有人把他抱起来,舒服的冰凉温度从四面八方浸入他的皮肤,他终于在这个怀抱里安宁下来,陷入了沉而酣甜的梦乡。

        医生来得很快,诊断过后判定他是因受冷和疲倦病倒。按理说,血族的体质是很难生病的,但少年似乎与他的同类不同,或许是有个人类母亲的原因,他比一般吸血鬼都要来得更脆弱,对其他血族而言不值一提的小事,却能让他如现在一般大病一场。

        想起南洲从被送来她这儿就没有怎么休息过,由于她的疏忽,即使这几天天气转凉了,他也依然只有一件单薄的绸袍,不能保暖也不能御寒,才造成了如今这个局面。

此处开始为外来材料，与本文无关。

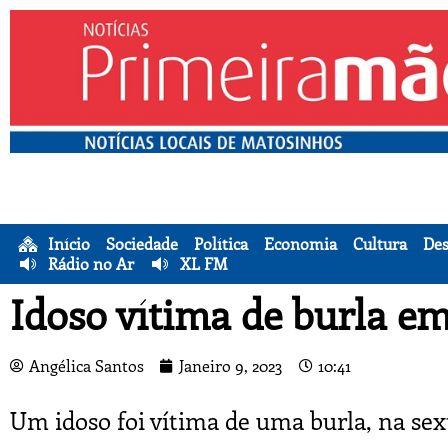
Início
Sociedade
Política
Economia
Cultura
Des
Rádio no Ar
XL FM
Idoso vítima de burla e
Angélica Santos
Janeiro 9, 2023
10:41
Um idoso foi vítima de uma burla, na sex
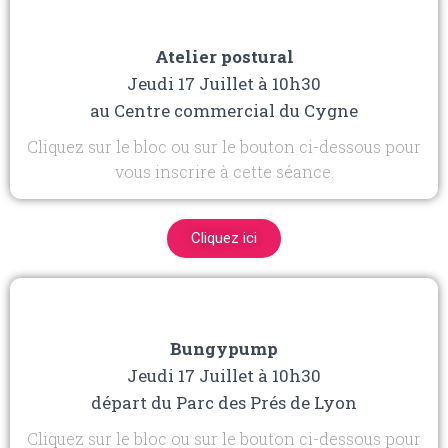
Atelier postural
Jeudi 17 Juillet à 10h30
au Centre commercial du Cygne
Cliquez sur le bloc ou sur le bouton ci-dessous pour
vous inscrire à cette séance.
Cliquez ici
Bungypump
Jeudi 17 Juillet à 10h30
départ du Parc des Prés de Lyon
Cliquez sur le bloc ou sur le bouton ci-dessous pour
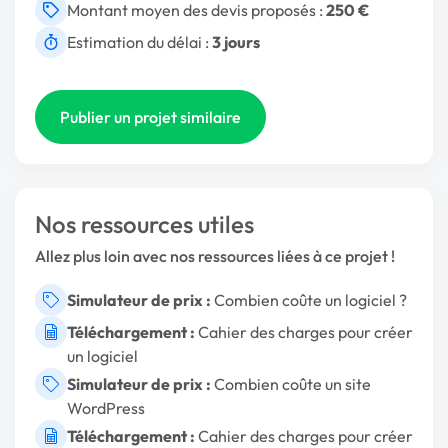
Montant moyen des devis proposés :
250 €
Estimation du délai :
3 jours
Publier un projet similaire
Nos ressources utiles
Allez plus loin avec nos ressources liées à ce projet !
Simulateur de prix :
Combien coûte un logiciel ?
Téléchargement :
Cahier des charges pour créer
un logiciel
Simulateur de prix :
Combien coûte un site
WordPress
Téléchargement :
Cahier des charges pour créer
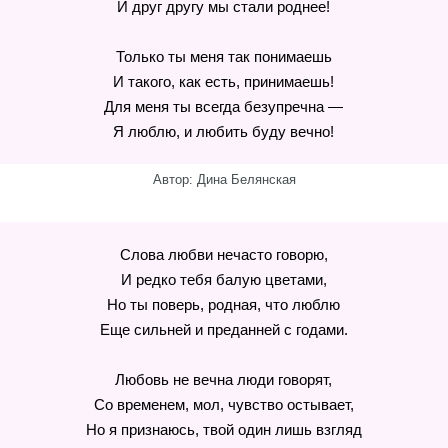
И друг другу мы стали роднее!
Только ты меня так понимаешь
И такого, как есть, принимаешь!
Для меня ты всегда безупречна —
Я люблю, и любить буду вечно!
Автор: Дина Белянская
Слова любви нечасто говорю,
И редко тебя балую цветами,
Но ты поверь, родная, что люблю
Еще сильней и преданней с годами.
Любовь не вечна люди говорят,
Со временем, мол, чувство остывает,
Но я признаюсь, твой один лишь взгляд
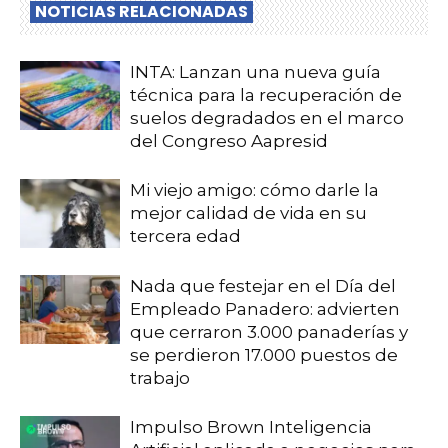
NOTICIAS RELACIONADAS
INTA: Lanzan una nueva guía
técnica para la recuperación de
suelos degradados en el marco
del Congreso Aapresid
Mi viejo amigo: cómo darle la
mejor calidad de vida en su
tercera edad
Nada que festejar en el Día del
Empleado Panadero: advierten
que cerraron 3.000 panaderías y
se perdieron 17.000 puestos de
trabajo
Impulso Brown Inteligencia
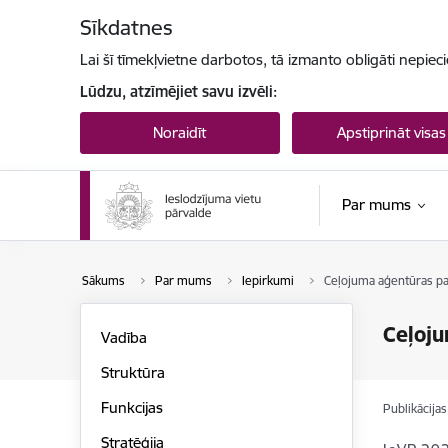
Pāriet uz lapas saturu
Sīkdatnes
Lai šī tīmekļvietne darbotos, tā izmanto obligāti nepiec
Lūdzu, atzīmējiet savu izvēli:
Noraidīt
Apstiprināt visas
Par mums
Sākums
Par mums
Iepirkumi
Ceļojuma aģentūras p
Ceļoju
Vadība
Struktūra
Funkcijas
Publikācija
Stratēģija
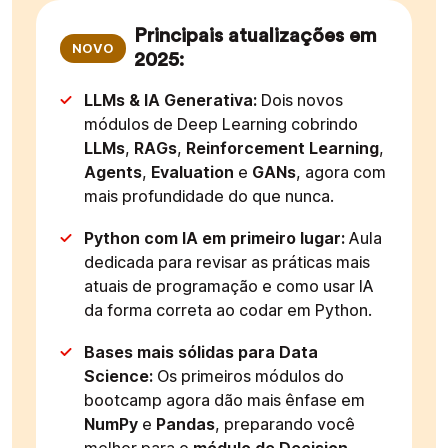
Principais atualizações em
NOVO
2025:
LLMs & IA Generativa:
Dois novos
módulos de Deep Learning cobrindo
LLMs
,
RAGs
,
Reinforcement Learning
,
Agents
,
Evaluation
e
GANs
, agora com
mais profundidade do que nunca.
Python com IA em primeiro lugar:
Aula
dedicada para revisar as práticas mais
atuais de programação e como usar IA
da forma correta ao codar em Python.
Bases mais sólidas para Data
Science:
Os primeiros módulos do
bootcamp agora dão mais ênfase em
NumPy
e
Pandas
, preparando você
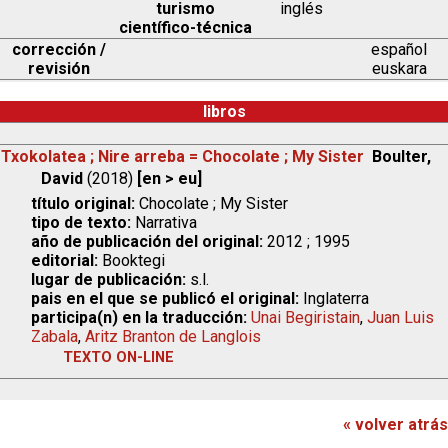
turismo
inglés
científico-técnica
corrección /
español
revisión
euskara
libros
Txokolatea ; Nire arreba = Chocolate ; My Sister
Boulter,
David
(2018)
[en > eu]
título original:
Chocolate ; My Sister
tipo de texto:
Narrativa
año de publicación del original:
2012 ; 1995
editorial:
Booktegi
lugar de publicación:
s.l.
pais en el que se publicó el original:
Inglaterra
participa(n) en la traducción:
Unai Begiristain
,
Juan Luis
Zabala
,
Aritz Branton de Langlois
TEXTO ON-LINE
« volver atrás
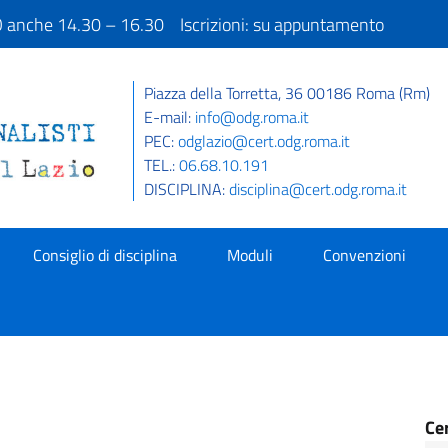
IO anche 14.30 – 16.30 Iscrizioni: su appuntamento
Piazza della Torretta, 36 00186 Roma (Rm)
E-mail:
info@odg.roma.it
PEC:
odglazio@cert.odg.roma.it
TEL.:
06.68.10.191
DISCIPLINA:
disciplina@cert.odg.roma.it
Consiglio di disciplina
Moduli
Convenzioni
Ce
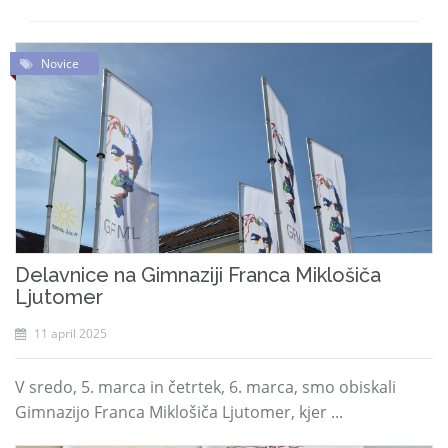
Novice
Delavnice na Gimnaziji Franca Miklošiča
Ljutomer
11 april 2025
V sredo, 5. marca in četrtek, 6. marca, smo obiskali
Gimnazijo Franca Miklošiča Ljutomer, kjer ...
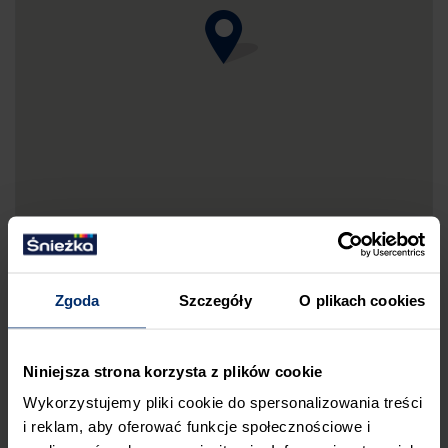
Zgoda
Szczegóły
O plikach cookies
DRUKUJ MAPKĘ DOJAZDU
Niniejsza strona korzysta z plików cookie
ZGŁOŚ BŁĄD
Wykorzystujemy pliki cookie do spersonalizowania treści
PRZED WIZYTĄ W SKLEPIE POLECAMY:
i reklam, aby oferować funkcje społecznościowe i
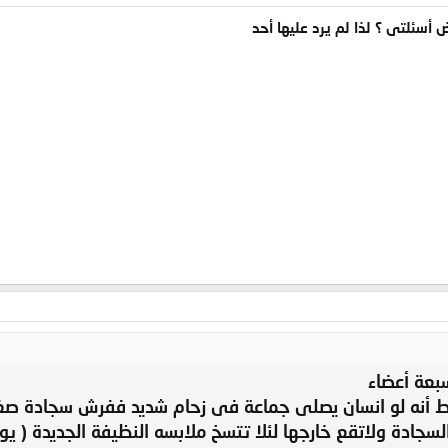
 أسئلتى ؟ لذا لم يرد عليها أحد
بعة أعضاء
 أنه لو انسان يصلى جماعة فى زحام شديد ففرش سجادة صغي
جادة ولاتقع خارجها لئلا تتسخ ملابسه النظيفة الجديدة ( يوم 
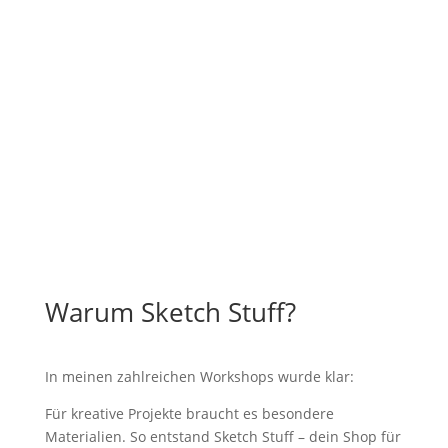
Warum Sketch Stuff?
In meinen zahlreichen Workshops wurde klar:
Für kreative Projekte braucht es besondere
Materialien. So entstand Sketch Stuff – dein Shop für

        想到这些,雁寒生起了一种名为愧疚的情绪。是她不好,明知道南洲根本不懂照顾自己,也从不会主动向她提什么要求,她还把他一个人丢在家里,对他不管不问。

        他拿她当主人,作为更强大和引导的那一方,她却没有尽到照顾好他的责任,这是她的失职。

        她不是个好主人。

        医生离开后,她一直守在南洲身边陪着他。她觉醒的治愈能力能治疗外伤,却对这样的内生疾病毫无办法。医生给她留下一瓶透明的绿色汁液,据说是某种植物的提取物,对南洲这样的病十分有效。

        她拿指尖沾着尝了一下,立刻皱起了眉。这不知什么植物的汁液实在是酸苦至极,完全不亚于生吞了一大口加了黄连的浓缩中药,而且那味道许久都会沾在味蕾上,久久难以消散。就算是她也难以接受,更何况南洲?

        想了想,她准备去找找有没有什么压味道的东西。少年仍抓着她的手不放,她把另一只手覆在他的手背,用两辈子加起来都没有过的温柔声音哄道:“乖,我去给你找糖吃,嗯?”

        小少年果然很乖,迷糊哼唧着放开了她的手。雁寒失笑,转身快步下了楼。

        可她这屋子里物资实在是匮乏,她找了一圈儿也没找到任何糖果或甜食。正犯愁时,她突然看到了冰窖里储放着的一箱血浆。